INFORMATION SHOWN:
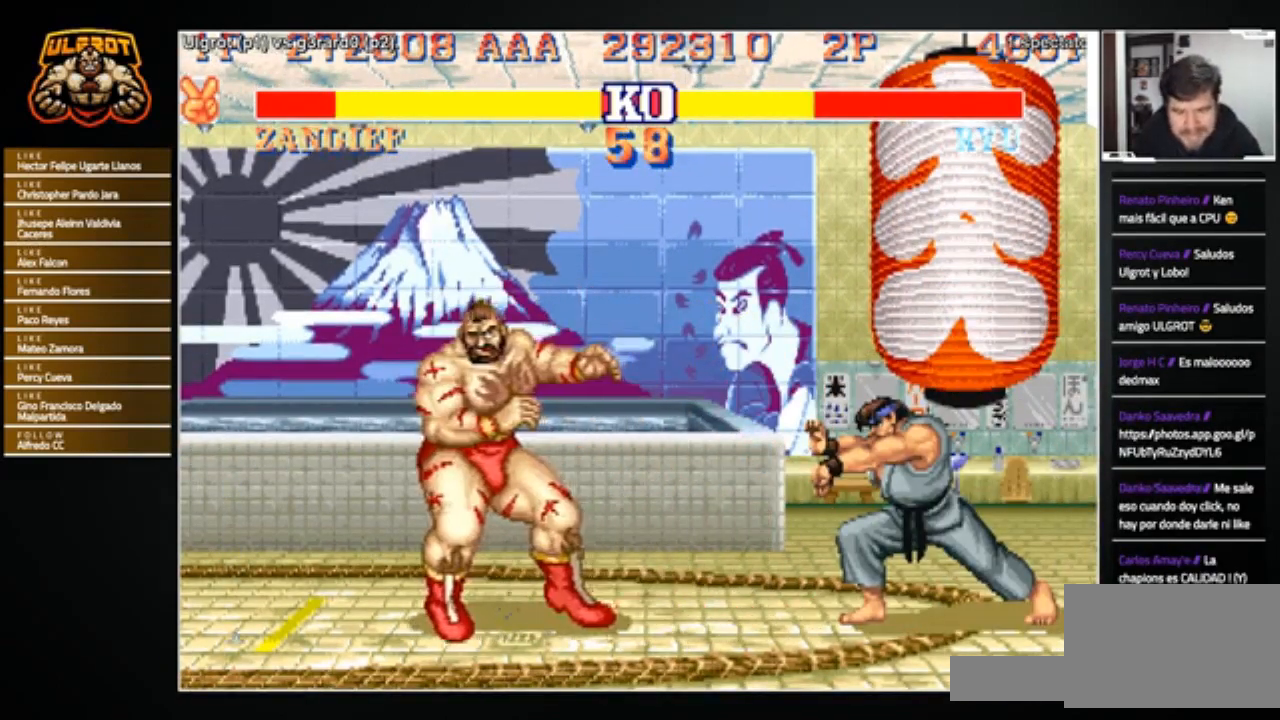
{"buttons": [], "left_stick": "up-right", "events": [[333, "left_stick", "up-right"]]}
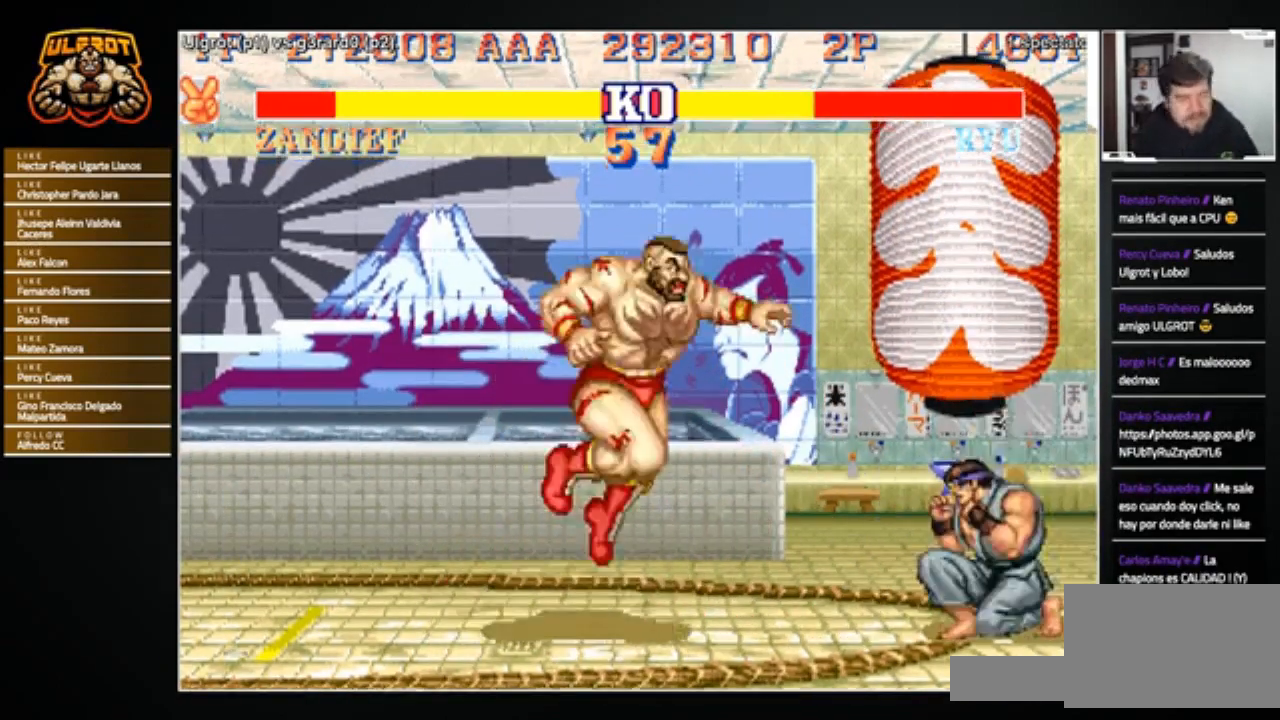
{"buttons": [], "left_stick": "center", "events": [[67, "left_stick", "center"], [267, "R1", "down"], [334, "R1", "up"]]}
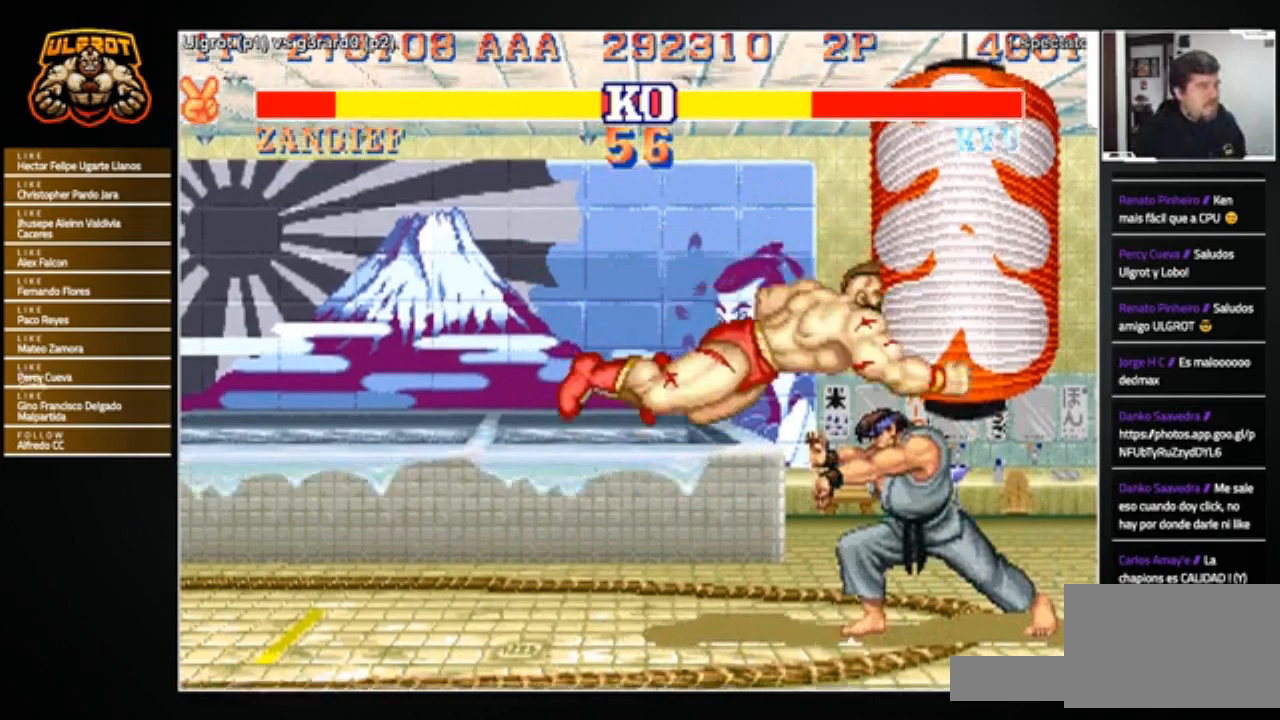
{"buttons": [], "left_stick": "center", "events": [[300, "left_stick", "right"], [367, "left_stick", "down"], [434, "left_stick", "up-left"], [467, "R1", "down"], [500, "R1", "up"], [500, "left_stick", "center"]]}
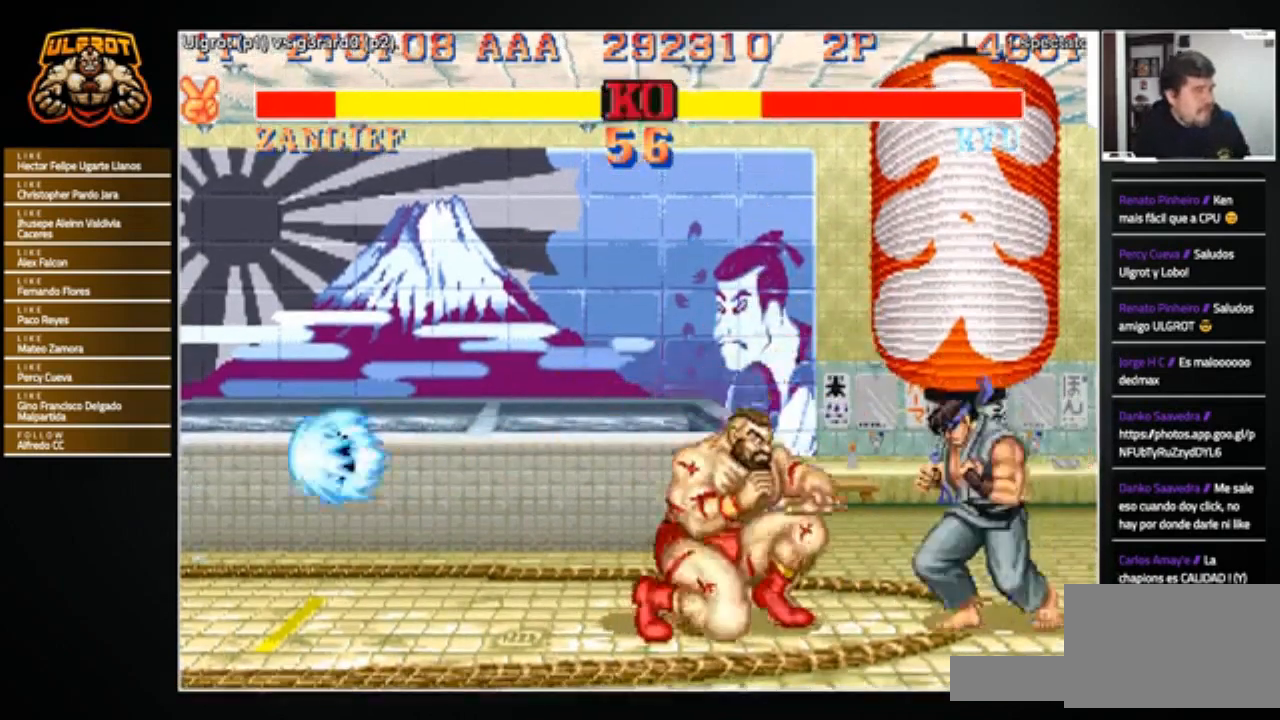
{"buttons": [], "left_stick": "center", "events": []}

EXERCISE GOAL: The reply must consist of the complete listing, reproduced exactly, with no images.

EXERCISE RESULT:
{"buttons": [], "left_stick": "up-right", "events": [[333, "left_stick", "up-right"]]}
{"buttons": [], "left_stick": "center", "events": [[67, "left_stick", "center"], [267, "R1", "down"], [334, "R1", "up"]]}
{"buttons": [], "left_stick": "center", "events": [[300, "left_stick", "right"], [367, "left_stick", "down"], [434, "left_stick", "up-left"], [467, "R1", "down"], [500, "R1", "up"], [500, "left_stick", "center"]]}
{"buttons": [], "left_stick": "center", "events": []}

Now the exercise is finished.